To conclude, Public Reason and Political Autonomy provides a stimulating addition to the tradition of wide-ranging books about public reason. However, there are some argumentative moves that I do not find fully convincing. For instance, I am somewhat sceptical of Neufeld's choice of giving pride of place to the question of the justification of public reason. In my view, there is room to argue that public reason liberals simply should not worry about identifying the single best justification for their framework. At the end of the day, public reason liberalism is centred around bracketing all foundational questions of value that reach any deeper than widely acceptable reasonable political ideas. Moreover, I do not think that Neufeld's civic people justification for public reason does much work in linking together (and with the rest of the book) Chapters 3, 4 and 5's important discussions about ideal and non-ideal theory, the family, and education. Indeed, it seems to me that such discussions could stand independently of Neufeld's preferred approach to justification.

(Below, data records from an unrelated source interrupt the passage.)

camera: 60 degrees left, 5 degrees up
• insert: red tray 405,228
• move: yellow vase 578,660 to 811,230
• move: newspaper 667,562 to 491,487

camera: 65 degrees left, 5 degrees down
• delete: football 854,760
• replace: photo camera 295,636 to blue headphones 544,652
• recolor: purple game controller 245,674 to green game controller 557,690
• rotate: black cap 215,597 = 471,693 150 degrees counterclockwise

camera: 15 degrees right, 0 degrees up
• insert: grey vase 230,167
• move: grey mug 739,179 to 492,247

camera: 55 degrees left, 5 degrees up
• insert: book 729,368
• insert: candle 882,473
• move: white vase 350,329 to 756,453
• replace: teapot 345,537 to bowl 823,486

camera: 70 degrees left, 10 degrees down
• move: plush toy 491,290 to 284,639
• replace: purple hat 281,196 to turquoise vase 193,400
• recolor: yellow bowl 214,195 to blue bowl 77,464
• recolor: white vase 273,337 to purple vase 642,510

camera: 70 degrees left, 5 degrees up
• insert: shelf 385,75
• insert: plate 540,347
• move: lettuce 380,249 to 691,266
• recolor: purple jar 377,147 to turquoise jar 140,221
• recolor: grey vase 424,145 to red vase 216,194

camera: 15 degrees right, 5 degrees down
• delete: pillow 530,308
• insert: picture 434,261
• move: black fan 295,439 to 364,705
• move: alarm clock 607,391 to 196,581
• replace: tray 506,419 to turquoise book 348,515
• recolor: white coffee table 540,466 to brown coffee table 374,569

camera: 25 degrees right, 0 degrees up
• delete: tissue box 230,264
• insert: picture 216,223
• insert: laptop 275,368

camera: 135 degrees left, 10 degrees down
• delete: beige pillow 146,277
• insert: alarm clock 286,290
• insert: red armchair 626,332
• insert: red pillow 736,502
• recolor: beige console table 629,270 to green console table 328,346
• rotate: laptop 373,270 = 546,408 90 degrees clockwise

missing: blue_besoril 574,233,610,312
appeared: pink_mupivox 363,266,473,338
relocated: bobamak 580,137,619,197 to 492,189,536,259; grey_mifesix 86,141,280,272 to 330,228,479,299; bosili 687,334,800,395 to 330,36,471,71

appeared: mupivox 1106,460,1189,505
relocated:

I believe that Neufeld's book will be an interesting read for anyone working on public reason. In the future, however, public reason liberals might want to consider building their book projects around slightly different centres of gravity. For instance, taking inspiration from Neufeld's current research, political activism in non-ideal circumstances might well turn out to work better than the old problem of how to justify public reason to the unconvinced (Neufeld, Reference Neufeldforthcoming).